Daimler streicht 1240 Jobs in Nordamerika

Wegen der schwachen Nachfrage nach Lastwagen baut Daimler in Nordamerika erneut Arbeitsplätze ab. An drei Standorten in den USA und einem in Mexiko werden insgesamt 1240 Jobs gestrichen, wie Daimler Trucks am Dienstag mitteilte.

Die Lkw-Sparte von Daimler hatte erst vor wenigen Wochen insbesondere wegen der mauen Geschäfte in Nordamerika die Prognose gesenkt. Am stärksten trifft der Stellenabbau das Lkw-Werk in Mount Holly im US-Bundesstaat North Carolina. Dort streicht der Konzern nun 600 Stellen, nachdem an dem Standort bereits im Februar 700 Jobs abgebaut wurden. In Santiago in Mexiko fallen 270 Arbeitsplätze weg, in Gastonia in North Carolina 200 und in Portland im US-Bundesstaat Oregon 170.

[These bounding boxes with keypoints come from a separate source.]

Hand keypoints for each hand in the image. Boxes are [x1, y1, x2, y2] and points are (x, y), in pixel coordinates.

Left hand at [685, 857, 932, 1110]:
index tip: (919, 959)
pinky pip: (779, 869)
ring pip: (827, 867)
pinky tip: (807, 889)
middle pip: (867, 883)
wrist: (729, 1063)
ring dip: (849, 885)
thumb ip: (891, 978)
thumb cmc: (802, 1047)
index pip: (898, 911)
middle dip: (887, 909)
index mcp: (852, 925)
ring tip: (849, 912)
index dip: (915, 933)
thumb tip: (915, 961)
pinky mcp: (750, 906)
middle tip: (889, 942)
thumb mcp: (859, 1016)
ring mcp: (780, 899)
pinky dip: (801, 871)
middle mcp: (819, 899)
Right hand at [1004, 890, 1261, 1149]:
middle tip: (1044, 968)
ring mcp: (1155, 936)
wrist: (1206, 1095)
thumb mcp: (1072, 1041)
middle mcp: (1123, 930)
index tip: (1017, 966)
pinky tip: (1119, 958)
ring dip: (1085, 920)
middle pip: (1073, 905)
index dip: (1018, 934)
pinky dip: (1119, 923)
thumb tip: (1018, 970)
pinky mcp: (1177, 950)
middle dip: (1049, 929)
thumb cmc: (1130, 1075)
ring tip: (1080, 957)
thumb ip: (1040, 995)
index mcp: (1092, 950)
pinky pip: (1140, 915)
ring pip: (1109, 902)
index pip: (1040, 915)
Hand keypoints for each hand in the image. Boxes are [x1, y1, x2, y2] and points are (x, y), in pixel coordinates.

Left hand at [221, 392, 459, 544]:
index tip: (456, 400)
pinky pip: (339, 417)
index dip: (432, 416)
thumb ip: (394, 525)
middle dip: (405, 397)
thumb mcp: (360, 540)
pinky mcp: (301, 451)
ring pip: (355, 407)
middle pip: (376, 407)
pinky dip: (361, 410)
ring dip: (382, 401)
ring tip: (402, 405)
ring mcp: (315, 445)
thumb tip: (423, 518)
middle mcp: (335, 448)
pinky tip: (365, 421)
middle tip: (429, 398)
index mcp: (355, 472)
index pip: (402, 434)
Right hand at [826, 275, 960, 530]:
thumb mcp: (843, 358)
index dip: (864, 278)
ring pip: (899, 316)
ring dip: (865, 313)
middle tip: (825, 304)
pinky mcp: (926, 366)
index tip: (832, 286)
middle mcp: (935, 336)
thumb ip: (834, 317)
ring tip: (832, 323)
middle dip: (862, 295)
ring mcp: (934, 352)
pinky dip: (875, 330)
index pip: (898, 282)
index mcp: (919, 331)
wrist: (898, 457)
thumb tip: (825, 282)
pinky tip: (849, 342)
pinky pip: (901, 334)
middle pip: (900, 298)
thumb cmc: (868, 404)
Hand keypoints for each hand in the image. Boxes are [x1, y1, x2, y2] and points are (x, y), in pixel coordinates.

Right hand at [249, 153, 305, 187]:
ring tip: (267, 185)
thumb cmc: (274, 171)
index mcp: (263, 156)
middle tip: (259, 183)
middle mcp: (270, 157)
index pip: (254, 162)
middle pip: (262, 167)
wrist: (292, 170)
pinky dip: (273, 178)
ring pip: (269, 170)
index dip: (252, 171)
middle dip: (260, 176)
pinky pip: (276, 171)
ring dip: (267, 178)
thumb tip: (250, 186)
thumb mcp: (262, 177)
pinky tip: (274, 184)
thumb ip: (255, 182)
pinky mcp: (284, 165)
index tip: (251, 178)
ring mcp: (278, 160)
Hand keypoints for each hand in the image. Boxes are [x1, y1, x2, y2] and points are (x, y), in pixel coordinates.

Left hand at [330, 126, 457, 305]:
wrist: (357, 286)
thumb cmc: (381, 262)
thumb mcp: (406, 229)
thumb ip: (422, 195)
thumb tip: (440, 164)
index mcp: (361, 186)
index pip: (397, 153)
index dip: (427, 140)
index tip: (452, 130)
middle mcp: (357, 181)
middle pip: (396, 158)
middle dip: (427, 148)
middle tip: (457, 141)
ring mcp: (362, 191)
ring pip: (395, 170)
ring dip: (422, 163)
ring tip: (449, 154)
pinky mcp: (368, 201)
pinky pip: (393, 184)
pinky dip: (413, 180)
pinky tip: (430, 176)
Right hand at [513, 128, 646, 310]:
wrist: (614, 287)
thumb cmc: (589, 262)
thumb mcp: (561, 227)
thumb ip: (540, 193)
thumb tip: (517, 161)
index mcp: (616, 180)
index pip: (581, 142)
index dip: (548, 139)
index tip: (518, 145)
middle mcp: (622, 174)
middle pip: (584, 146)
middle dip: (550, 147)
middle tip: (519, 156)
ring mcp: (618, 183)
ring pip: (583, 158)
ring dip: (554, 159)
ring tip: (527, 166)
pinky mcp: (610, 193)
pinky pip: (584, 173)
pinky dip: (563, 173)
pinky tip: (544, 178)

Im Mai hat zudem der Neuwagen-Absatz einen Dämpfer erhalten. Große Hersteller wie General Motors (GM), Ford, Toyota oder Honda mussten erhebliche Abstriche machen. Besonders heftig erwischte es erneut den vom Abgas-Skandal gezeichneten deutschen Autobauer Volkswagen. Auch Daimler und BMW taten sich schwer. Daimlers und BMWs Verkaufszahlen sanken im Jahresvergleich um 1,9 und 8,8 Prozent.